BRIGHAM CITY -- Residents who request a visit by a city ambulance but don't end up being transported to the hospital soon will be required to pay a $100 fee.
The city council has approved the emergency management fee to cover the city's costs of dispatching the EMTs and their highly specialized vehicles.
"We have to ensure the taxpayers are given those services, and we've taken every opportunity to offset those expenses," said Jim Buchanan, the city's emergency management director. The fee takes effect July 1.
However, the new fee will not result in anyone being declined first aid if they can't pay.
"It's not meant to take away any services to the public. It's not a matter of us having to see your insurance card before we begin," said Buchanan. "We're just looking out for residents' tax dollars."
The council also approved an increase in ambulance rates when a patient is transported. Buchanan estimated the increase at 2 to 3 percent. It's the first rate increase since 2007, he said. The Utah State Department of Health sets maximum rates that ambulance services can charge, and Brigham City's increase reflects an increase in the state guideline, he said.
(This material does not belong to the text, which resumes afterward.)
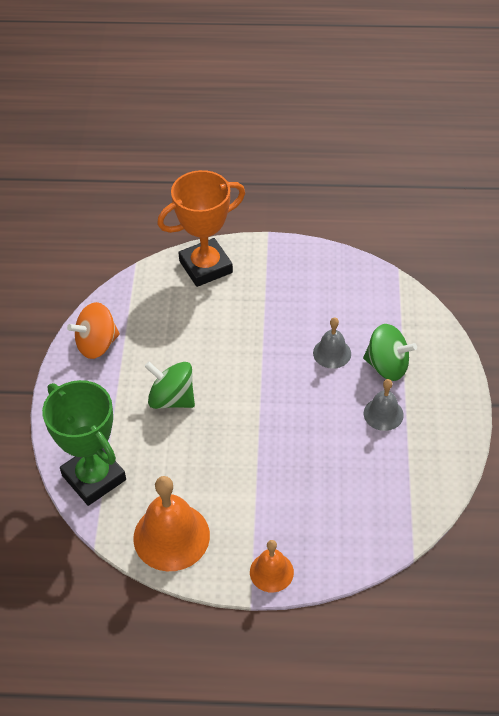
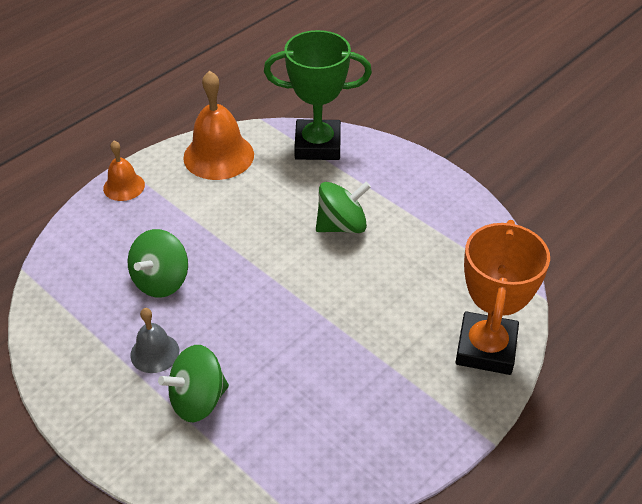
camera: 130 degrees right, 5 degrees down
(97, 344) = (456, 214): orange spinning top -> none
(329, 460) = (161, 281): none -> green spinning top
(332, 353) = (264, 368): grey bell -> none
The cost for transport ambulance services varies, depending on such factors as mileage and whether the victim receives basic or advanced life-support services.
The $100 fee for first-aid, nontransport calls will cover supplies. The fee will also be applied to those times the fire department responds to traffic accidents, said Buchanan. The fire department is called to traffic accidents by dispatch if injuries are reported; often firefighters are needed to extricate drivers or clean up toxic spills.
Of approximately 2,000 ambulance calls made last year, Buchanan said, 770 concluded without anyone being transported to the hospital, and "yet we're spending city resources to go," he said. "This is a way to, hopefully, recapture some of those."
Buchanan said the troubled economy has hurt even ambulance services, although ambulance services aren't something families can write out of their budgets.
"This is being done to address the downturn in the economy," Buchanan said.
The $100 fee also will apply to instances where the fire department is called to clean up hazardous materials at a residence or business.